Visually, the movie is a flex. Native large‑format capture, helmet‑mounted specialty rigs, high‑speed body‑panel pods, and stabilised aerials build a grammar that actually clarifies racing lines instead of obscuring them in editing noise. You see why an undercut works. You understand dirty air. A night run under floodlights reads like liquid mercury; daylight heat shimmer on asphalt sells track temperature without exposition.
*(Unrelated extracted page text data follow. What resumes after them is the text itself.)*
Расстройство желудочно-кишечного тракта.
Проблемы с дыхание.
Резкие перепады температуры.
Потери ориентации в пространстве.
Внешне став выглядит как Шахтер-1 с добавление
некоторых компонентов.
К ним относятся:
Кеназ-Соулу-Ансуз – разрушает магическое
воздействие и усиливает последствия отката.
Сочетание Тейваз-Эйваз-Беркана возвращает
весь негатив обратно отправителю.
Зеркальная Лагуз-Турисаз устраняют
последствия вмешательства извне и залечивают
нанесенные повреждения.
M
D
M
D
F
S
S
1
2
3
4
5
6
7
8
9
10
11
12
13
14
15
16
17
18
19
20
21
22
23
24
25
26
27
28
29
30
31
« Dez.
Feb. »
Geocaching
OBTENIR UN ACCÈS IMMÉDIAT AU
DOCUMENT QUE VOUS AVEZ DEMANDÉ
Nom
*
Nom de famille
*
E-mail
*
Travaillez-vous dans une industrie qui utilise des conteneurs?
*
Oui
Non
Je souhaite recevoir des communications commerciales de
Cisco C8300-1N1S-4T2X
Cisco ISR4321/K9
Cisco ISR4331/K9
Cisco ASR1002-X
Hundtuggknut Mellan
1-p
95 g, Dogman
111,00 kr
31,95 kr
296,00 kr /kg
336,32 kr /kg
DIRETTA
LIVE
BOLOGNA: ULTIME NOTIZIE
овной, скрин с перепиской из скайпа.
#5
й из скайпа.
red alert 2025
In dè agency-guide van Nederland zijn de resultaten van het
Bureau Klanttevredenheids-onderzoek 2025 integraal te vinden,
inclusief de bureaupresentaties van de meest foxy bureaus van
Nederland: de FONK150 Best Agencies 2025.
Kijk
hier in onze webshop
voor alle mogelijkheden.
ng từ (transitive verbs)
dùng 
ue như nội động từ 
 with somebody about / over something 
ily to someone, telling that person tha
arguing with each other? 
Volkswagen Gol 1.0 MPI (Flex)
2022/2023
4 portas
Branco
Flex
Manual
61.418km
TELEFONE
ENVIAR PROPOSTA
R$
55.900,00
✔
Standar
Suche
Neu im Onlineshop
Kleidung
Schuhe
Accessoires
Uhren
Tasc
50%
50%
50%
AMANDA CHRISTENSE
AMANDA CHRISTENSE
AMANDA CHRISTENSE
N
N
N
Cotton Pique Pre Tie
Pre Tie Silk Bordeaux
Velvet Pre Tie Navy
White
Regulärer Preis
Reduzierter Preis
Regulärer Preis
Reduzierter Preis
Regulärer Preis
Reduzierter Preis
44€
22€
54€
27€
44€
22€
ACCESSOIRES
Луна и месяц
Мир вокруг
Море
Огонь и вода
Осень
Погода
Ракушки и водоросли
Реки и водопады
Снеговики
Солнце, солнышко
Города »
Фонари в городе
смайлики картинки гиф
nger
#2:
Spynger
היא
The technical team reportedly collaborated with F1 engineers to design camera pods that wouldn’t shred at speed; whatever compromises were made, they paid off.

If there’s a complaint beyond the familiar arc, it’s that the film occasionally softens the sharper business edges of modern F1. Real politics in the paddock are savage with contracts, cost caps, power-unit warfare and while we glimpse the machinery, the script mostly keeps the focus on driver psychology and team spirit. Some will call that a dodge; others will be grateful the film doesn’t drown in governance acronyms.

Still, what lingers isn’t what was trimmed; it’s what’s there. The tightening of a harness before lights out. The way veterans talk about tracks like they’re old rivals. The disbelief on Sonny’s face when he realises, late, maybe too late that mentoring the kid has woken up the part of him that loved this insane, beautiful, exacting sport more than the trophies. By the time the checkered flag falls, F1: The Movie has earned its place on the grid. Not perfect, not revolutionary, but alive, fast, and human. Four stars out of five.